What’s Good for the Goose is Good for the Gander, Or, Plank-Eye Hank and the Tale of Two Hundred (Sprawling) Cities

“Why do you look at the speck of sawdust in your brother’s eye and pay no attention to the plank in your own eye?” Matthew 7:3 (NIV)

We have, from the NY Times, this op-ed piece written by investment banker, turned treasury secretary, turned consultant at large Hank Paulson.

And what does good ol’ Hank recommend for China? A New Urbanist approach to city planning and development!

Now, granted, this is a very good idea. China has the tremendous opportunity to get things right from the start; they have the opportunity to learn from our mistakes. If it’s true that China will have 200 cities with populations over 1 million by the year 2025 (and I have no reason to doubt that they will), they will have to do something drastic to make that sort of growth realistic and sustainable. So why not just skip the intermediate step (backwards) of sprawling development, and take an approach that has worked for thousands of years: traditional neighborhood design.

But, Hank, this all seems just a bit disingenuous. The history of Chinese urban development that you recount has a familiar ring to it. Eerily familiar.

Let’s take a look at the diagnoses:

“Unsustainable urban planning has yielded polluted cities that are destroying [the] ecosystem.”

“…appropriating farmers’ land and seizing land on the outskirts of cities to sell to developers. But these practices contribute to urban sprawl and often feed corruption.”

“Within city centers are countless “superblocks” — half-kilometer-square developments interspersed with huge boulevards that create monster traffic jams and skyrocketing pollution.”
Sounds like most downtowns to me.

“China’s future requires continued urbanization, which, absent a new approach, will only make the problem worse.”
Uh huh.

And the prescriptions:

“To achieve the country’s goals of raising living standards for a broader share of the population, cities must be better designed to yield energy efficiency and environmental sustainability.”

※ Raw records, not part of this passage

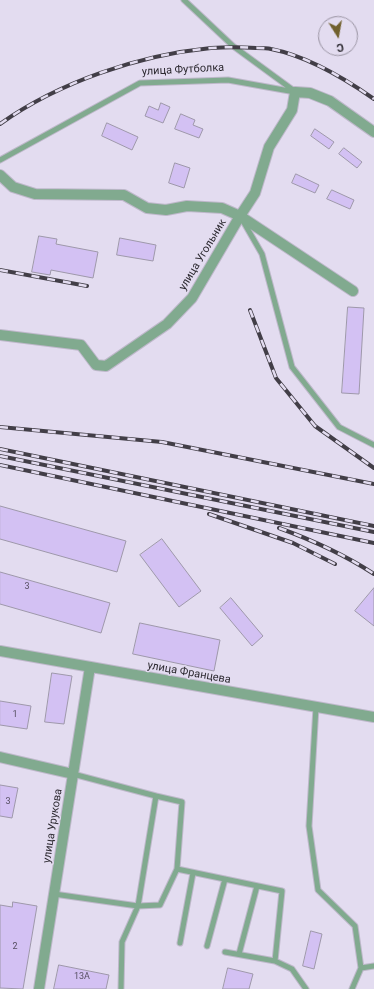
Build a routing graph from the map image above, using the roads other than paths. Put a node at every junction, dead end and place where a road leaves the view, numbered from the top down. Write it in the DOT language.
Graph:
graph roads {
  1 [pos="184,0"];
  2 [pos="295,92"];
  3 [pos="374,132"];
  4 [pos="0,160"];
  5 [pos="0,175"];
  6 [pos="240,216"];
  7 [pos="353,291"];
  8 [pos="0,335"];
  9 [pos="374,445"];
  10 [pos="0,651"];
  11 [pos="90,667"];
  12 [pos="316,707"];
  13 [pos="374,717"];
  14 [pos="0,757"];
  15 [pos="73,774"];
  16 [pos="156,796"];
  17 [pos="177,869"];
  18 [pos="193,873"];
  19 [pos="224,879"];
  20 [pos="257,886"];
  21 [pos="54,894"];
  22 [pos="138,906"];
  23 [pos="180,943"];
  24 [pos="207,946"];
  25 [pos="225,952"];
  26 [pos="239,954"];
  27 [pos="275,961"];
  28 [pos="374,966"];
  29 [pos="361,968"];
  30 [pos="39,989"];
  31 [pos="121,989"];
  32 [pos="306,989"];
  33 [pos="352,989"];
  1 -- 2 [label="lane"];
  2 -- 3 [label="street, улица Футболка"];
  2 -- 4 [label="lane, улица Футболка"];
  2 -- 6 [label="street, улица Угольник"];
  5 -- 6 [label="street"];
  6 -- 7 [label="street"];
  6 -- 8 [label="street, улица Угольник"];
  6 -- 9 [label="lane"];
  10 -- 11 [label="street, улица Францева"];
  11 -- 12 [label="street, улица Францева"];
  11 -- 15 [label="street, улица Урукова"];
  12 -- 13 [label="street, улица Францева"];
  12 -- 29 [label="lane"];
  14 -- 15 [label="street"];
  15 -- 16 [label="lane"];
  15 -- 21 [label="street, улица Урукова"];
  16 -- 17 [label="lane"];
  16 -- 22 [label="lane"];
  17 -- 18 [label="lane"];
  17 -- 22 [label="lane"];
  18 -- 19 [label="lane"];
  18 -- 23 [label="lane"];
  19 -- 20 [label="lane"];
  19 -- 24 [label="lane"];
  20 -- 26 [label="lane"];
  20 -- 27 [label="lane"];
  21 -- 22 [label="lane"];
  21 -- 30 [label="street, улица Урукова"];
  22 -- 31 [label="lane"];
  25 -- 26 [label="lane"];
  26 -- 27 [label="lane"];
  27 -- 32 [label="lane"];
  28 -- 29 [label="lane"];
  29 -- 33 [label="lane"];
}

“An approach that featured smaller blocks and mixed-use neighborhoods and accessible public transportation would alleviate these unintended consequences [that is, traffic congestion, sprawl and pollution].”
I agree.

But hold on just a second, Hank. Are we talking about China, or are we talking about ourselves? It’s all well and good to recommend that China adopt these smarter approaches to city planning, but don’t we face the same problems here? In fact, aren’t the problems worse here because “vast infrastructure investment makes the current model irreversible”? Ouch.

And, Hank, you totally miss the point. Well, you sort of get it, but you miss the main point. While it’s true that sprawl is a major contributor to global pollution that affects the standards of living for people everywhere, and has affected mass climate change on the world, taking a top-down approach to these problems is what got us into this mess in the first place. There are so many  ways that people’s lives are enriched by living in real communities as opposed to the vast warehouses of the proletariat that are typical of most modern cities.

I hardly think it’s fair to compare the view from your house on Lake Michigan, which I’m sure you paid millions of dollars for, commute to and from every day in a luxury car (most likely driven by someone else), separated by miles from the squalor that exists in so many of our own cities, with the view from a hotel room in Beijing. It’s not apples to apples. Not even close.

Do China’s cities need a New Urbanist approach to their design and building? Absolutely!

But do OUR cities need it? Absolutely!

The rules are globally applicable, not just as a policy prescription to aid in the economic development of select parts of the world.